Self reporting of Irish language usage via census data for example has famously been unreliable, with overreporting out of shame/wishful thinking being prevalent and a lack of granularity making Irish speaking areas less visible. While the english language novella it is based on was set in Wexford, the irish language film is set in Waterfordin the literal Gaeltacht area of An Rinn as mentioned by DarlingBri in the first comment. This is a tiny area, zoom in on the point in this map slightly east of center on the south coast. That's the >70% band, in 2011.
posted by Iteki at 2:37 PM on July 20, 2023 [2 favorites]
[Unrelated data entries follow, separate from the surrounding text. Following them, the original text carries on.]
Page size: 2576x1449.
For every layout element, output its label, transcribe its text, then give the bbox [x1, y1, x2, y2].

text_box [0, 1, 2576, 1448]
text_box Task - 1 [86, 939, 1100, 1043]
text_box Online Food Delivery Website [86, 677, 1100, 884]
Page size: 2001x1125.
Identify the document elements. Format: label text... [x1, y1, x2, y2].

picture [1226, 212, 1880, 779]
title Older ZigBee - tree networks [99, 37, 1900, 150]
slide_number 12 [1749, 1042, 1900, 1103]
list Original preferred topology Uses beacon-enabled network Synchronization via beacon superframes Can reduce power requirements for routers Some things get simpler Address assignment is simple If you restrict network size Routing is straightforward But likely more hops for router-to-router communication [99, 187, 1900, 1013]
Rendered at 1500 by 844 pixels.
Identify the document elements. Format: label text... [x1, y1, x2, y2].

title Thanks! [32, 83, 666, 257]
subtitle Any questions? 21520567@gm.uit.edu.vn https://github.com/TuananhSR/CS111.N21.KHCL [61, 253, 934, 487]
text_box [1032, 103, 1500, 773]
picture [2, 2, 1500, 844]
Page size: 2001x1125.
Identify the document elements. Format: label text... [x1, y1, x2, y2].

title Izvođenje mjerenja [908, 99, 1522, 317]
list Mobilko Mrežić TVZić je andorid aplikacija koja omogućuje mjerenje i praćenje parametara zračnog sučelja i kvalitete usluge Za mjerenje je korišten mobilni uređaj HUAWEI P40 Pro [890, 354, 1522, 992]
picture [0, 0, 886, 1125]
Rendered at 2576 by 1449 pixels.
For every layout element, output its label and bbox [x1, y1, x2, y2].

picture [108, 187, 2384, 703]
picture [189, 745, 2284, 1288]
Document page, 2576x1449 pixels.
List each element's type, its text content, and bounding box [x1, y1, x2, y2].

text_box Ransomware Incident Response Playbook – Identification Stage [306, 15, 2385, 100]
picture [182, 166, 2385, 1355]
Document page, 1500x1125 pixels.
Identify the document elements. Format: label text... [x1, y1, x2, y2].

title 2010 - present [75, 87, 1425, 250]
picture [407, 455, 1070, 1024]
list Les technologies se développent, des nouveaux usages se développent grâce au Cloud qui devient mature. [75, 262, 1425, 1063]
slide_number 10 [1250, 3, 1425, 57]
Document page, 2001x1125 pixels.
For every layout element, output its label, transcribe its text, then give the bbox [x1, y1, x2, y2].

I did some travelling in west Ireland in 1989, Galway, the Connemara. There were a few spots where the locals would first address me in Irish. Once they sussed my confusion, they'd quickly switch to English.
posted by philip-random at 8:01 PM on July 20, 2023


Best answer: I’m Irish, in Ireland, raised in Dublin. I was born around the time this film (which I have yet to see!) was set. I don’t speak Irish. Sure, I know a bunch of words, a baby’s handle on the grammar and syntax. But that’s it. (Yes, I see the irony in my name being of Connemara Gaeltacht origin.) I absolutely blame the way it was taught in schools here. But also, no one else in my family, even extended, speaks it. And my feeling is that kind of community, large or small, encourages and sustains it. In stark contrast to me, at least two of my school friends went to gaelscoil for primary, and one communicated in Irish at home with his family on a regular basis. Another school friend with an affinity for languages is also pretty fluent. None of them ever made a big deal about it. That’s the funny thing about Irish here: it’s both everywhere and nowhere, if that makes any sense?
posted by macdara at 12:55 AM on July 21, 2023 [4 favorites]


Response by poster: Now that we have these answers, I will say that my interpretation of the film is that Irish speaking is overdetermined here as a sign of cultural and national health and goodness, and English as an abject loss. The film isn't that simple, the mean Irish busybody speaks Irish too. And this reading of language ideology and its use in art does not replace or eliminate the realistic demographic fact of people speaking Irish. I was curious about how the latter matched up with its portrayal in the film. It's a great movie if you haven't seen it.